# Trecho selecionado:

O filósofo catalão é realista, e atribui a origem do conteúdo dos entes finitos à mente divina. Consciente da incognoscibilidade que isto acarreta, desenvolverá ao longo de sua vida uma técnica -as sucessivas Ars- para subsidiar o homem na sua procura da verdade dos entes. Essa técnica tem sido chamada de lógica realista, porque consiste fundamentalmente numa combinatória dos princípios ou perfeições que se encontram em Deus de um modo divino e infinito, e, nas criaturas, finito e limitado. Por meio da analogia entre todos os seres, Lúlio, mediante uma série de perguntas e de regras, combina na sua Ars as respostas, sempre voltando aos seres concretos -embora possam ser de distintos graus de entidade-, para colher exemplos que ajudem o entendimento a concluir.

# Instruções:
a. Com base no trecho sobre Lúlio, responda:
(i) A que o filósofo catalão atribui a origem do conteúdo dos entes finitos?
(ii) Que nome tem sido dado à técnica das sucessivas Ars?
(iii) Para que Lúlio volta sempre aos seres concretos?
b. Reproduza o trecho sobre Lúlio entre "O filósofo catalão" e "entendimento a concluir.", inclusive.
c. Prossiga com o texto sobre a lógica realista de Lúlio a partir da última frase apresentada.
Estas entradas provêm de outra fonte.

[Entradas de dados salvas]
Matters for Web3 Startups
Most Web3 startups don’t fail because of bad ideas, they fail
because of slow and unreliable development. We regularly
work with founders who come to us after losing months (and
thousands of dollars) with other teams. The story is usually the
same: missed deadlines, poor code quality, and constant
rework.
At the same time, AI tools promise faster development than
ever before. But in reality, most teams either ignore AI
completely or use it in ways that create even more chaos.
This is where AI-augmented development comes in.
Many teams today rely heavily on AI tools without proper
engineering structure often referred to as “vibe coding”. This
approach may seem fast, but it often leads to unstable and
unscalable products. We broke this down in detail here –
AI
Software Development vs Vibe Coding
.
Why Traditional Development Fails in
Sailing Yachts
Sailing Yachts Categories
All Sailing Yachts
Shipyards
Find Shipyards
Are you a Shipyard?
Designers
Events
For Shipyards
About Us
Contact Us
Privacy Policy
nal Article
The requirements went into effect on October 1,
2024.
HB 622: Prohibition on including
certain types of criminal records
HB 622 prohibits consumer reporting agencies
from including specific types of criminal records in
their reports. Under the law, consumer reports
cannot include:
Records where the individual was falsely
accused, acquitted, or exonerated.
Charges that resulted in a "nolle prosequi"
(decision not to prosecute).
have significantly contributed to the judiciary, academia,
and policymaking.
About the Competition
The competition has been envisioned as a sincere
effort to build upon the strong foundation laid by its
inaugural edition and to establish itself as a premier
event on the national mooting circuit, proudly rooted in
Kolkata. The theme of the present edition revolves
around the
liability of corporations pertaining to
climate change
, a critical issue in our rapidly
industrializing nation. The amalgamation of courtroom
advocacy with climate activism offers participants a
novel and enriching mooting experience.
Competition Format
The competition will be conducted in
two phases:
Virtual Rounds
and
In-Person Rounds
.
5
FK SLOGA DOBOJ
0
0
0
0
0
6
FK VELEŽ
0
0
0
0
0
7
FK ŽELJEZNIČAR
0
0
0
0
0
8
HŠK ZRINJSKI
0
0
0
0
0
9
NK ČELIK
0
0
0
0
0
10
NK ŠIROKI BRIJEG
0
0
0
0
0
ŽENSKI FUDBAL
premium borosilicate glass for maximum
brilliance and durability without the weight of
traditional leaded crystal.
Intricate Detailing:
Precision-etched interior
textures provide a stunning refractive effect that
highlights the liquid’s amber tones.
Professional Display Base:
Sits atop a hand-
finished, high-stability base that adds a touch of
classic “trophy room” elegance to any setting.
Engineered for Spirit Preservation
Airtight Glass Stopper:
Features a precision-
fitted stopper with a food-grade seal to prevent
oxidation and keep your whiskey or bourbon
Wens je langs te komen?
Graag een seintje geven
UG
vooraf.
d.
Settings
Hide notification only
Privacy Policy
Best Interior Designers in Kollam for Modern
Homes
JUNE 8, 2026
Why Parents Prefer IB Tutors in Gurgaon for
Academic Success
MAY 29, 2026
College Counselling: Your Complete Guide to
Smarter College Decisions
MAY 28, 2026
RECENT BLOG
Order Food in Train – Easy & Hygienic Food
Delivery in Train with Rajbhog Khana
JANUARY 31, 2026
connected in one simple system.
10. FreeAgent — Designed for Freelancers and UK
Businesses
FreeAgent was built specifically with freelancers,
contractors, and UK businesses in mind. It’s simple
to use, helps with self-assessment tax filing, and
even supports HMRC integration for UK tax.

--

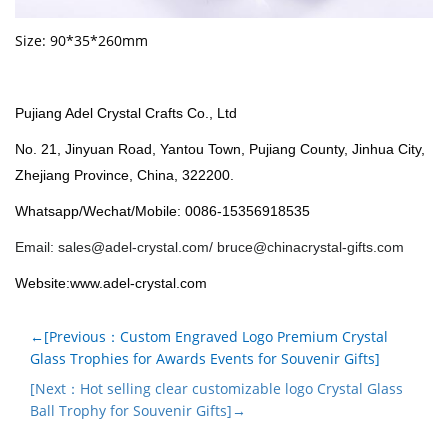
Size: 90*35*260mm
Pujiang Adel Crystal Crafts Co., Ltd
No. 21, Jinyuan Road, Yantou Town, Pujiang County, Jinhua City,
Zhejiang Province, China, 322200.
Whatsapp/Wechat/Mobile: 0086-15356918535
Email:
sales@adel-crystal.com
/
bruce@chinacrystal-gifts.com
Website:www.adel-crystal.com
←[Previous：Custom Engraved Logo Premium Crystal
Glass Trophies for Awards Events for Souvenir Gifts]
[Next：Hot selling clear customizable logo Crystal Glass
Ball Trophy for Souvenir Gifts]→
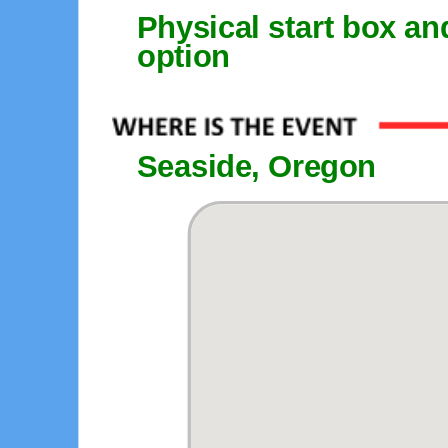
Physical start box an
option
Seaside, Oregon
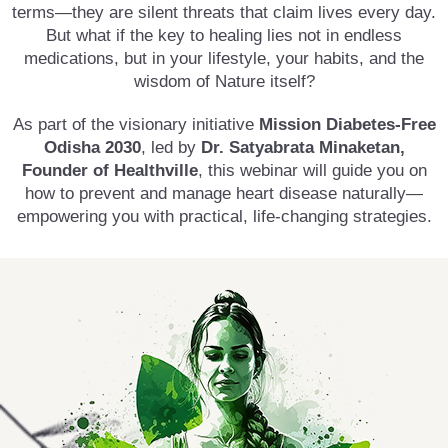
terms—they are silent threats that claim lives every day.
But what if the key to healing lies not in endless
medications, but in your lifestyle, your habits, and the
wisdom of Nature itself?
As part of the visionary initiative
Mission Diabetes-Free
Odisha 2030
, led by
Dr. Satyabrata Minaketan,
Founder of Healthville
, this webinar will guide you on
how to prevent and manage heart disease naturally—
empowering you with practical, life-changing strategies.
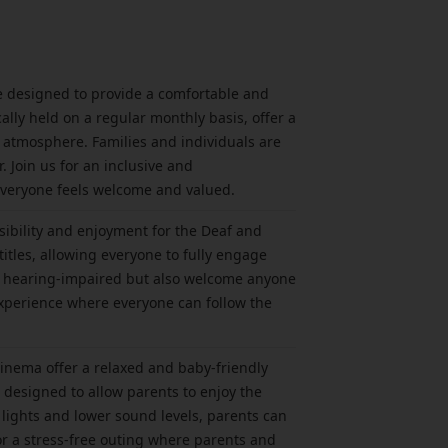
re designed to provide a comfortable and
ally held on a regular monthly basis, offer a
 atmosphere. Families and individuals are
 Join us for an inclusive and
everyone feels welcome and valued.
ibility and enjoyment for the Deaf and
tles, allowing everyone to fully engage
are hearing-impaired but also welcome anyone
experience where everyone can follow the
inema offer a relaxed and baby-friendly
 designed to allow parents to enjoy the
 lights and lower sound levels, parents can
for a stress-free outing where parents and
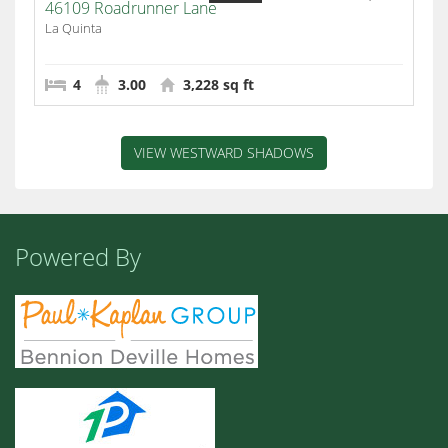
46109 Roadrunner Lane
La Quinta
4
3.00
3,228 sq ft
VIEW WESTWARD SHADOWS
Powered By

...

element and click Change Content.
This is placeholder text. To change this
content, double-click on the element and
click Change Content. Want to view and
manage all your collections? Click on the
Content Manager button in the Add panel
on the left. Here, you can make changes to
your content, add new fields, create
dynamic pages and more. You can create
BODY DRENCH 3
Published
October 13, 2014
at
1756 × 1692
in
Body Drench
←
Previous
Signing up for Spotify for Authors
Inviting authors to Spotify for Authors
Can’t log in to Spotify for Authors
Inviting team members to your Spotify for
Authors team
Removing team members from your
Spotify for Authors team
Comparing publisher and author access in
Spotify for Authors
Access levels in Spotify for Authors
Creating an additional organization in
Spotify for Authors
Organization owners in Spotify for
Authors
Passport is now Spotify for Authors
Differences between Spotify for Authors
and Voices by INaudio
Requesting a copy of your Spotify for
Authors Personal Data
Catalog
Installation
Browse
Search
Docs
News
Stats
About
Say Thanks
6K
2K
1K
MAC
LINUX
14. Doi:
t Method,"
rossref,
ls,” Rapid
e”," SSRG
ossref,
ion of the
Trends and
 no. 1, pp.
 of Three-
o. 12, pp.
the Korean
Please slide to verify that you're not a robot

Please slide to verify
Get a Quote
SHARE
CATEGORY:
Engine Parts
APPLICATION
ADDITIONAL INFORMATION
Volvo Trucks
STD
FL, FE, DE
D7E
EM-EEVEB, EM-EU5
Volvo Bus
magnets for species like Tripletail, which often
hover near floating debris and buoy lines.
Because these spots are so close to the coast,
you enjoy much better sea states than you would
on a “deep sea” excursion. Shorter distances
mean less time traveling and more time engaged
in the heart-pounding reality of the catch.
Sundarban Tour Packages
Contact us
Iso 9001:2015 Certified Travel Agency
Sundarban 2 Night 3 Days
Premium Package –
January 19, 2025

# Respostas do exercício:
a.
(i) À mente divina.
(ii) Lógica realista.
(iii) Para colher exemplos que ajudem o entendimento a concluir.

b.
O filósofo catalão é realista, e atribui a origem do conteúdo dos entes finitos à mente divina. Consciente da incognoscibilidade que isto acarreta, desenvolverá ao longo de sua vida uma técnica -as sucessivas Ars- para subsidiar o homem na sua procura da verdade dos entes. Essa técnica tem sido chamada de lógica realista, porque consiste fundamentalmente numa combinatória dos princípios ou perfeições que se encontram em Deus de um modo divino e infinito, e, nas criaturas, finito e limitado. Por meio da analogia entre todos os seres, Lúlio, mediante uma série de perguntas e de regras, combina na sua Ars as respostas, sempre voltando aos seres concretos -embora possam ser de distintos graus de entidade-, para colher exemplos que ajudem o entendimento a concluir.

c.
Esta Nota, cujo conteúdo teve de ser necessariamente sintético, quis apenas apresentar rapidamente os pontos nucleares em que se entrelaçam a metafísica e a moral. Tomara a sua última parte possa servir de roteiro para desenvolvimentos mais amplos e matizados. Muitos já aprenderam do enfoque luliano, mas ninguém ainda seguiu o filósofo catalão até as últimas conseqüências.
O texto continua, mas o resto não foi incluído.